YOUR ASSIGNMENT
Start at the top line and retype the data exactly through to the end.

DATA TO PROCESS
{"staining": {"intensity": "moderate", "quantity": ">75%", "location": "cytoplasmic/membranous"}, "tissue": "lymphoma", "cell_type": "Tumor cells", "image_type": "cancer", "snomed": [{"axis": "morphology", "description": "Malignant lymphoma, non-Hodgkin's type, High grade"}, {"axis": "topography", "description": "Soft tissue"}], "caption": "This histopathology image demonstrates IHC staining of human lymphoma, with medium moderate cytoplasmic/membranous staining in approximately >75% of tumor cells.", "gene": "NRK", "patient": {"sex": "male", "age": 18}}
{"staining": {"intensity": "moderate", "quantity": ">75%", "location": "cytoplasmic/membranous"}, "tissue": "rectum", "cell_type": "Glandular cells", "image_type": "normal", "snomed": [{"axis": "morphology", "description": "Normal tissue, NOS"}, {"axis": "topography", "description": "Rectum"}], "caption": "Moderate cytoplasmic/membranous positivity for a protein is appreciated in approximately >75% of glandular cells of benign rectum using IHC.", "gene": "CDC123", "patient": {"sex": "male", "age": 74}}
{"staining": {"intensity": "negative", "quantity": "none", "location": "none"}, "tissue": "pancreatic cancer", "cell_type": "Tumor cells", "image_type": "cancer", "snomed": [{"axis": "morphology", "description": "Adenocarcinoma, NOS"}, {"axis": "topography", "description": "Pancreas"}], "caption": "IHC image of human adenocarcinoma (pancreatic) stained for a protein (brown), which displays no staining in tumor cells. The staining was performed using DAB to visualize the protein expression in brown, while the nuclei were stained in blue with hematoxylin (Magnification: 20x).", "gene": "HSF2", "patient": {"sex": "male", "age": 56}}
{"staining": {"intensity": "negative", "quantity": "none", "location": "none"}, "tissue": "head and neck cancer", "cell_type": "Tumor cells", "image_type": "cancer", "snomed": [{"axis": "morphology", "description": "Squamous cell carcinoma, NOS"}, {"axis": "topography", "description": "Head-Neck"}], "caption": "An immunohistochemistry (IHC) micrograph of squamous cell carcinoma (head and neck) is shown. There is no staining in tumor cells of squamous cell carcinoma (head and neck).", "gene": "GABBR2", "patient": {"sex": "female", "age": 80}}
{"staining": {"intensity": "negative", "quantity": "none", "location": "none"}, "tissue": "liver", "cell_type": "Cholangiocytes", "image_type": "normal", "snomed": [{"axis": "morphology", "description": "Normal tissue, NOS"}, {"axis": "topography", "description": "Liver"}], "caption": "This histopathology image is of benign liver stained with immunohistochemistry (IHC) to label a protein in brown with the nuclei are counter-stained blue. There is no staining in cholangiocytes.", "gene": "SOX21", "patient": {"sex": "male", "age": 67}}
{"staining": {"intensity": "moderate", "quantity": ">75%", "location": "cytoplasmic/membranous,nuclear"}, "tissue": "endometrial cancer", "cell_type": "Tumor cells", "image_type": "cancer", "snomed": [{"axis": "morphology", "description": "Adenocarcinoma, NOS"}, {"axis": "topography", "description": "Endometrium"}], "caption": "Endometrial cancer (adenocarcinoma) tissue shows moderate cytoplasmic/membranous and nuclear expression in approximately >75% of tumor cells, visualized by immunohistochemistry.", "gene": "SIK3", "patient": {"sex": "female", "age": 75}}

RESPONSE FOR THIS EXERCISE
{"staining": {"intensity": "moderate", "quantity": ">75%", "location": "cytoplasmic/membranous"}, "tissue": "lymphoma", "cell_type": "Tumor cells", "image_type": "cancer", "snomed": [{"axis": "morphology", "description": "Malignant lymphoma, non-Hodgkin's type, High grade"}, {"axis": "topography", "description": "Soft tissue"}], "caption": "This histopathology image demonstrates IHC staining of human lymphoma, with medium moderate cytoplasmic/membranous staining in approximately >75% of tumor cells.", "gene": "NRK", "patient": {"sex": "male", "age": 18}}
{"staining": {"intensity": "moderate", "quantity": ">75%", "location": "cytoplasmic/membranous"}, "tissue": "rectum", "cell_type": "Glandular cells", "image_type": "normal", "snomed": [{"axis": "morphology", "description": "Normal tissue, NOS"}, {"axis": "topography", "description": "Rectum"}], "caption": "Moderate cytoplasmic/membranous positivity for a protein is appreciated in approximately >75% of glandular cells of benign rectum using IHC.", "gene": "CDC123", "patient": {"sex": "male", "age": 74}}
{"staining": {"intensity": "negative", "quantity": "none", "location": "none"}, "tissue": "pancreatic cancer", "cell_type": "Tumor cells", "image_type": "cancer", "snomed": [{"axis": "morphology", "description": "Adenocarcinoma, NOS"}, {"axis": "topography", "description": "Pancreas"}], "caption": "IHC image of human adenocarcinoma (pancreatic) stained for a protein (brown), which displays no staining in tumor cells. The staining was performed using DAB to visualize the protein expression in brown, while the nuclei were stained in blue with hematoxylin (Magnification: 20x).", "gene": "HSF2", "patient": {"sex": "male", "age": 56}}
{"staining": {"intensity": "negative", "quantity": "none", "location": "none"}, "tissue": "head and neck cancer", "cell_type": "Tumor cells", "image_type": "cancer", "snomed": [{"axis": "morphology", "description": "Squamous cell carcinoma, NOS"}, {"axis": "topography", "description": "Head-Neck"}], "caption": "An immunohistochemistry (IHC) micrograph of squamous cell carcinoma (head and neck) is shown. There is no staining in tumor cells of squamous cell carcinoma (head and neck).", "gene": "GABBR2", "patient": {"sex": "female", "age": 80}}
{"staining": {"intensity": "negative", "quantity": "none", "location": "none"}, "tissue": "liver", "cell_type": "Cholangiocytes", "image_type": "normal", "snomed": [{"axis": "morphology", "description": "Normal tissue, NOS"}, {"axis": "topography", "description": "Liver"}], "caption": "This histopathology image is of benign liver stained with immunohistochemistry (IHC) to label a protein in brown with the nuclei are counter-stained blue. There is no staining in cholangiocytes.", "gene": "SOX21", "patient": {"sex": "male", "age": 67}}
{"staining": {"intensity": "moderate", "quantity": ">75%", "location": "cytoplasmic/membranous,nuclear"}, "tissue": "endometrial cancer", "cell_type": "Tumor cells", "image_type": "cancer", "snomed": [{"axis": "morphology", "description": "Adenocarcinoma, NOS"}, {"axis": "topography", "description": "Endometrium"}], "caption": "Endometrial cancer (adenocarcinoma) tissue shows moderate cytoplasmic/membranous and nuclear expression in approximately >75% of tumor cells, visualized by immunohistochemistry.", "gene": "SIK3", "patient": {"sex": "female", "age": 75}}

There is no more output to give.